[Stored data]
=== Section Start ===

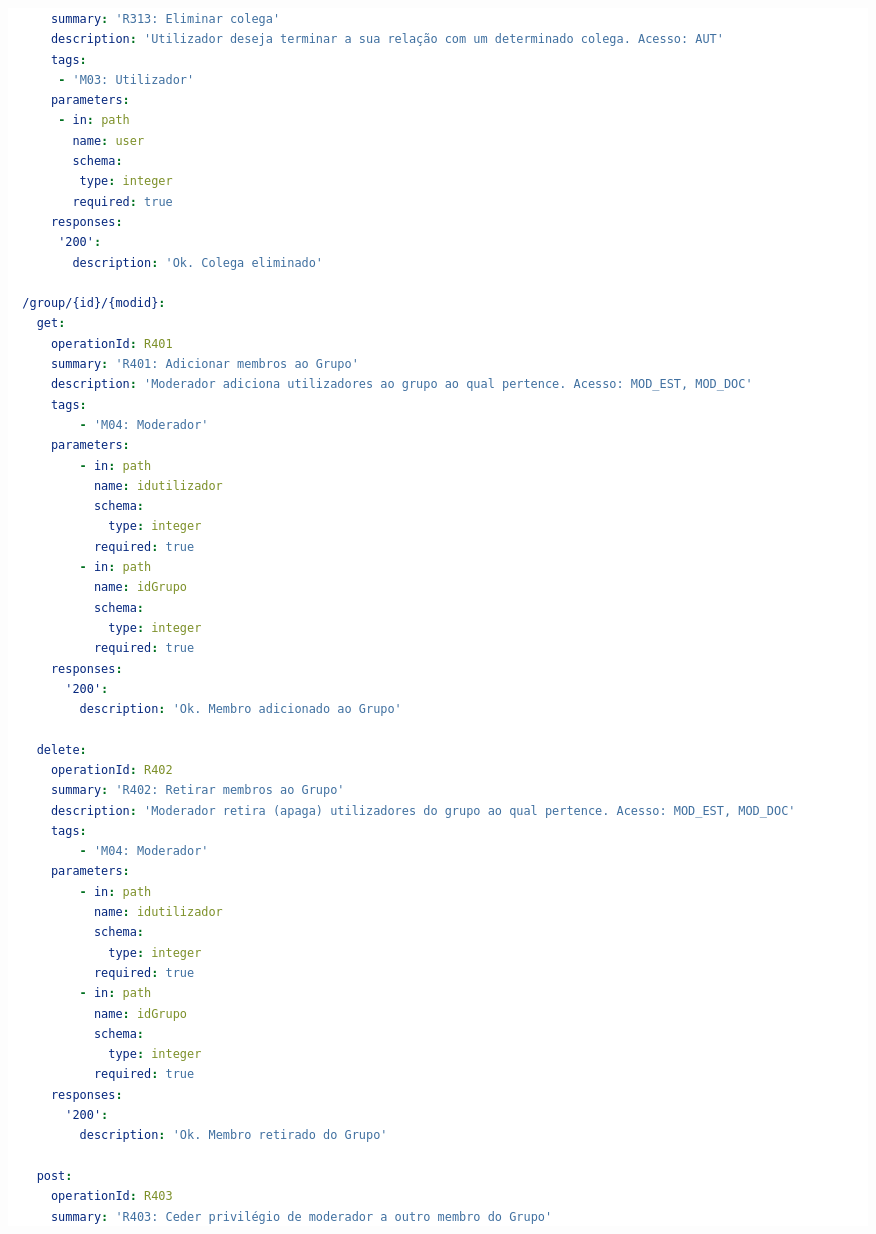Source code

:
 ```yaml
      summary: 'R313: Eliminar colega'
      description: 'Utilizador deseja terminar a sua relação com um determinado colega. Acesso: AUT'
      tags:
       - 'M03: Utilizador'
      parameters:
       - in: path
         name: user
         schema:
          type: integer
         required: true
      responses:
       '200':
         description: 'Ok. Colega eliminado'
    
  /group/{id}/{modid}:
    get:
      operationId: R401
      summary: 'R401: Adicionar membros ao Grupo'
      description: 'Moderador adiciona utilizadores ao grupo ao qual pertence. Acesso: MOD_EST, MOD_DOC'
      tags: 
          - 'M04: Moderador'
      parameters:
          - in: path
            name: idutilizador
            schema:
              type: integer
            required: true
          - in: path
            name: idGrupo
            schema:
              type: integer
            required: true
      responses: 
        '200':
          description: 'Ok. Membro adicionado ao Grupo'
    
    delete:
      operationId: R402
      summary: 'R402: Retirar membros ao Grupo'
      description: 'Moderador retira (apaga) utilizadores do grupo ao qual pertence. Acesso: MOD_EST, MOD_DOC'
      tags: 
          - 'M04: Moderador'
      parameters:
          - in: path
            name: idutilizador
            schema:
              type: integer
            required: true
          - in: path
            name: idGrupo
            schema:
              type: integer
            required: true
      responses: 
        '200':
          description: 'Ok. Membro retirado do Grupo'

    post:
      operationId: R403
      summary: 'R403: Ceder privilégio de moderador a outro membro do Grupo'
```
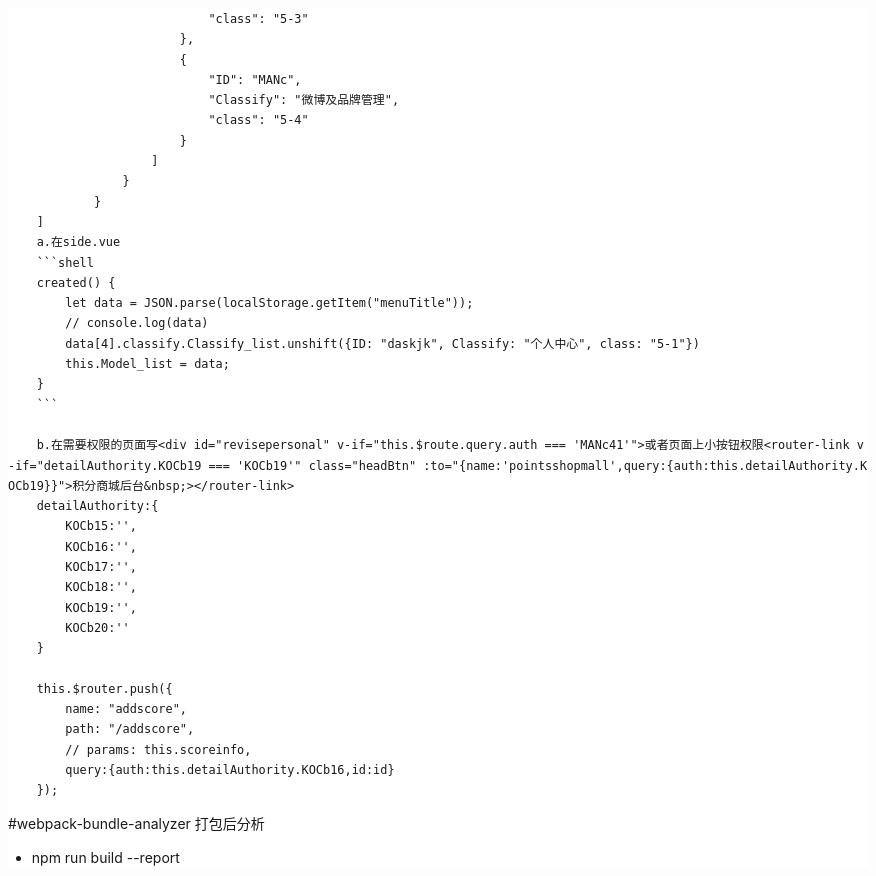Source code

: 								"class": "5-3"
							},
							{
								"ID": "MANc",
								"Classify": "微博及品牌管理",
								"class": "5-4"
							}
						]
					}
				}
		]
		a.在side.vue
		```shell
		created() {
			let data = JSON.parse(localStorage.getItem("menuTitle"));
			// console.log(data)
			data[4].classify.Classify_list.unshift({ID: "daskjk", Classify: "个人中心", class: "5-1"})
			this.Model_list = data;
		}
		```

		b.在需要权限的页面写<div id="revisepersonal" v-if="this.$route.query.auth === 'MANc41'">或者页面上小按钮权限<router-link v-if="detailAuthority.KOCb19 === 'KOCb19'" class="headBtn" :to="{name:'pointsshopmall',query:{auth:this.detailAuthority.KOCb19}}">积分商城后台&nbsp;></router-link>
		detailAuthority:{
			KOCb15:'',
			KOCb16:'',
			KOCb17:'',
			KOCb18:'',
			KOCb19:'',
			KOCb20:''
		}

		this.$router.push({
			name: "addscore",
			path: "/addscore",
			// params: this.scoreinfo,
			query:{auth:this.detailAuthority.KOCb16,id:id}
		});

#webpack-bundle-analyzer 打包后分析
* npm run build --report



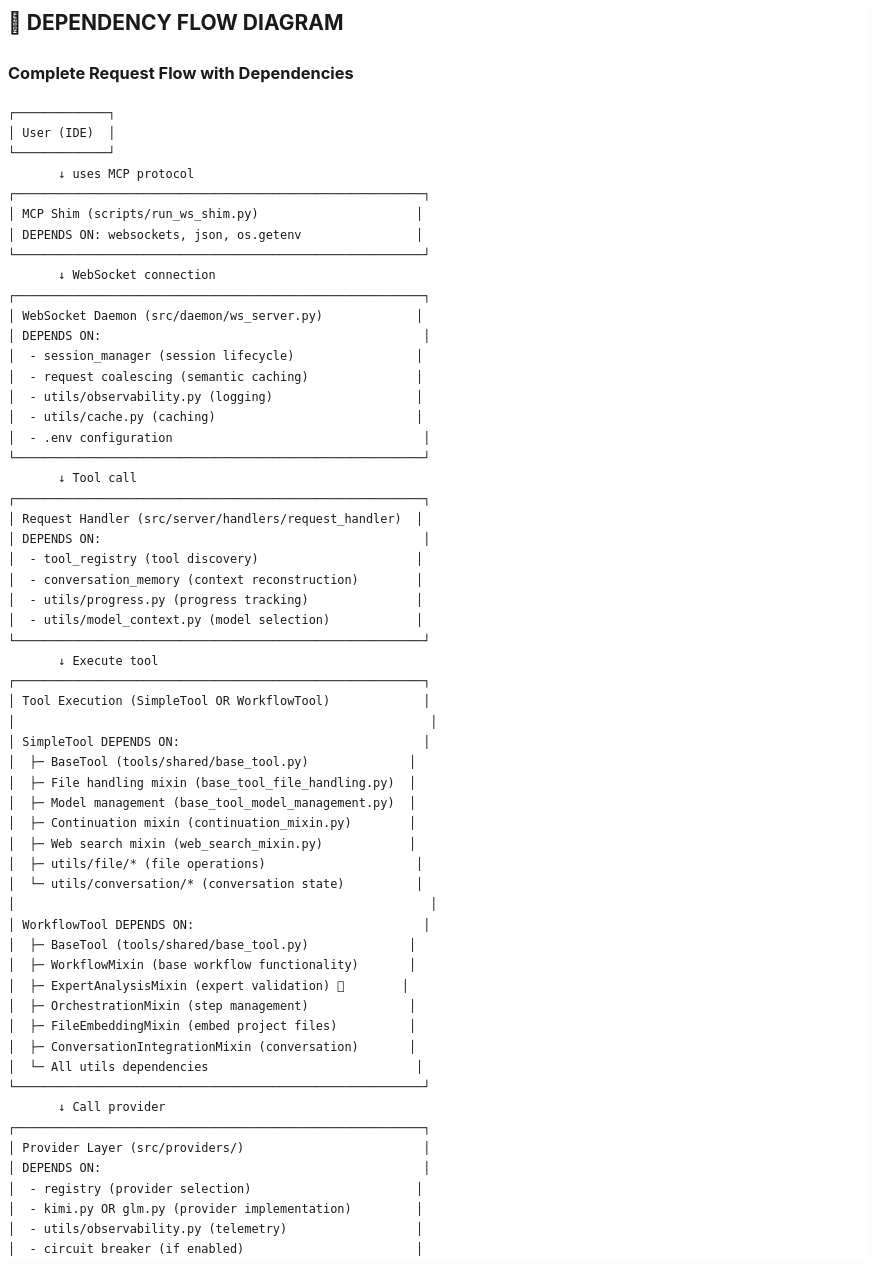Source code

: 
## 🔄 DEPENDENCY FLOW DIAGRAM

### Complete Request Flow with Dependencies

```
┌─────────────┐
│ User (IDE)  │
└─────────────┘
       ↓ uses MCP protocol
┌─────────────────────────────────────────────────────────┐
│ MCP Shim (scripts/run_ws_shim.py)                      │
│ DEPENDS ON: websockets, json, os.getenv                │
└─────────────────────────────────────────────────────────┘
       ↓ WebSocket connection
┌─────────────────────────────────────────────────────────┐
│ WebSocket Daemon (src/daemon/ws_server.py)             │
│ DEPENDS ON:                                             │
│  - session_manager (session lifecycle)                 │
│  - request coalescing (semantic caching)               │
│  - utils/observability.py (logging)                    │
│  - utils/cache.py (caching)                            │
│  - .env configuration                                   │
└─────────────────────────────────────────────────────────┘
       ↓ Tool call
┌─────────────────────────────────────────────────────────┐
│ Request Handler (src/server/handlers/request_handler)  │
│ DEPENDS ON:                                             │
│  - tool_registry (tool discovery)                      │
│  - conversation_memory (context reconstruction)        │
│  - utils/progress.py (progress tracking)               │
│  - utils/model_context.py (model selection)            │
└─────────────────────────────────────────────────────────┘
       ↓ Execute tool
┌─────────────────────────────────────────────────────────┐
│ Tool Execution (SimpleTool OR WorkflowTool)             │
│                                                          │
│ SimpleTool DEPENDS ON:                                  │
│  ├─ BaseTool (tools/shared/base_tool.py)              │
│  ├─ File handling mixin (base_tool_file_handling.py)  │
│  ├─ Model management (base_tool_model_management.py)  │
│  ├─ Continuation mixin (continuation_mixin.py)        │
│  ├─ Web search mixin (web_search_mixin.py)            │
│  ├─ utils/file/* (file operations)                     │
│  └─ utils/conversation/* (conversation state)          │
│                                                          │
│ WorkflowTool DEPENDS ON:                                │
│  ├─ BaseTool (tools/shared/base_tool.py)              │
│  ├─ WorkflowMixin (base workflow functionality)       │
│  ├─ ExpertAnalysisMixin (expert validation) 🔴        │
│  ├─ OrchestrationMixin (step management)              │
│  ├─ FileEmbeddingMixin (embed project files)          │
│  ├─ ConversationIntegrationMixin (conversation)       │
│  └─ All utils dependencies                             │
└─────────────────────────────────────────────────────────┘
       ↓ Call provider
┌─────────────────────────────────────────────────────────┐
│ Provider Layer (src/providers/)                         │
│ DEPENDS ON:                                             │
│  - registry (provider selection)                       │
│  - kimi.py OR glm.py (provider implementation)         │
│  - utils/observability.py (telemetry)                  │
│  - circuit breaker (if enabled)                        │
```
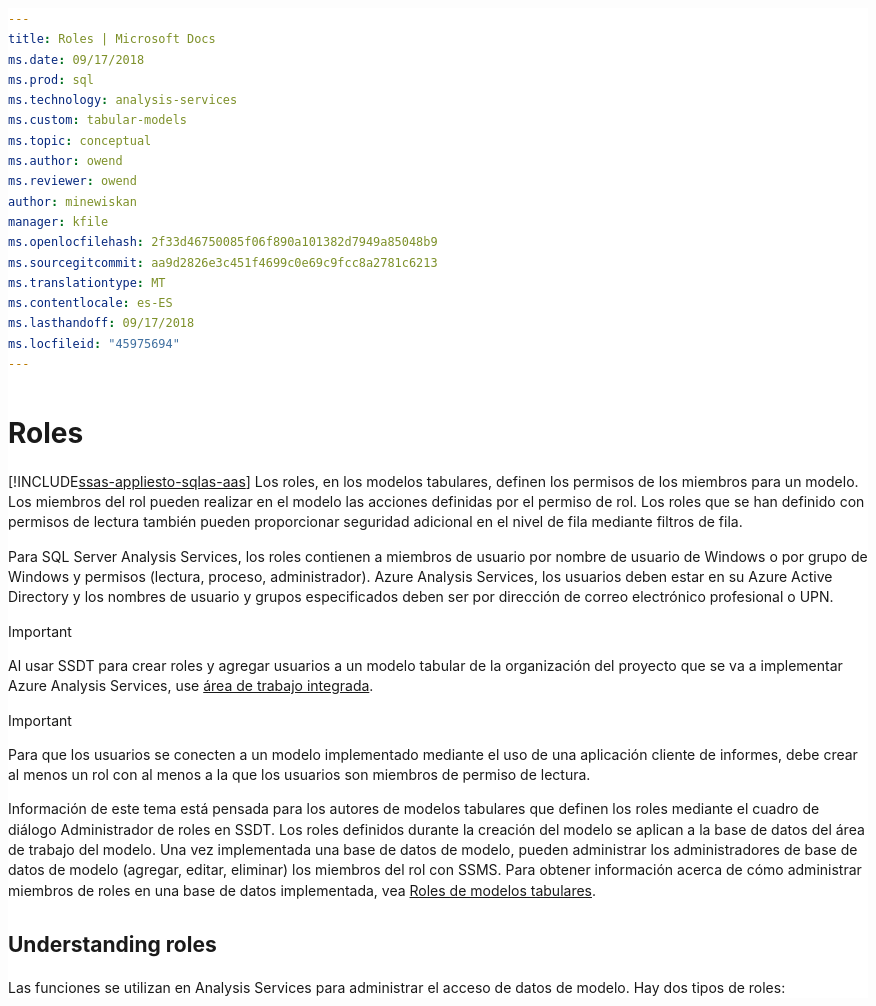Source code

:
 ```yaml
---
title: Roles | Microsoft Docs
ms.date: 09/17/2018
ms.prod: sql
ms.technology: analysis-services
ms.custom: tabular-models
ms.topic: conceptual
ms.author: owend
ms.reviewer: owend
author: minewiskan
manager: kfile
ms.openlocfilehash: 2f33d46750085f06f890a101382d7949a85048b9
ms.sourcegitcommit: aa9d2826e3c451f4699c0e69c9fcc8a2781c6213
ms.translationtype: MT
ms.contentlocale: es-ES
ms.lasthandoff: 09/17/2018
ms.locfileid: "45975694"
---
```

# <a name="roles"></a>Roles
[!INCLUDE[ssas-appliesto-sqlas-aas](../../includes/ssas-appliesto-sqlas-aas.md)]
  Los roles, en los modelos tabulares, definen los permisos de los miembros para un modelo. Los miembros del rol pueden realizar en el modelo las acciones definidas por el permiso de rol. Los roles que se han definido con permisos de lectura también pueden proporcionar seguridad adicional en el nivel de fila mediante filtros de fila. 
  
 Para SQL Server Analysis Services, los roles contienen a miembros de usuario por nombre de usuario de Windows o por grupo de Windows y permisos (lectura, proceso, administrador). Azure Analysis Services, los usuarios deben estar en su Azure Active Directory y los nombres de usuario y grupos especificados deben ser por dirección de correo electrónico profesional o UPN. 

> [!IMPORTANT]  
>  Al usar SSDT para crear roles y agregar usuarios a un modelo tabular de la organización del proyecto que se va a implementar Azure Analysis Services, use [área de trabajo integrada](workspace-database-ssas-tabular.md).

> [!IMPORTANT]  
>  Para que los usuarios se conecten a un modelo implementado mediante el uso de una aplicación cliente de informes, debe crear al menos un rol con al menos a la que los usuarios son miembros de permiso de lectura.  
  
 Información de este tema está pensada para los autores de modelos tabulares que definen los roles mediante el cuadro de diálogo Administrador de roles en SSDT. Los roles definidos durante la creación del modelo se aplican a la base de datos del área de trabajo del modelo. Una vez implementada una base de datos de modelo, pueden administrar los administradores de base de datos de modelo (agregar, editar, eliminar) los miembros del rol con SSMS. Para obtener información acerca de cómo administrar miembros de roles en una base de datos implementada, vea [Roles de modelos tabulares](../../analysis-services/tabular-models/tabular-model-roles-ssas-tabular.md).  
  
##  <a name="bkmk_underst"></a> Understanding roles  
 Las funciones se utilizan en Analysis Services para administrar el acceso de datos de modelo. Hay dos tipos de roles:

=== Section End ===

**PROBLEM REQUIREMENTS**
Based on the entries above, give the number of lines with the string "management" and no further text.

**EXPECTED ANSWER**
2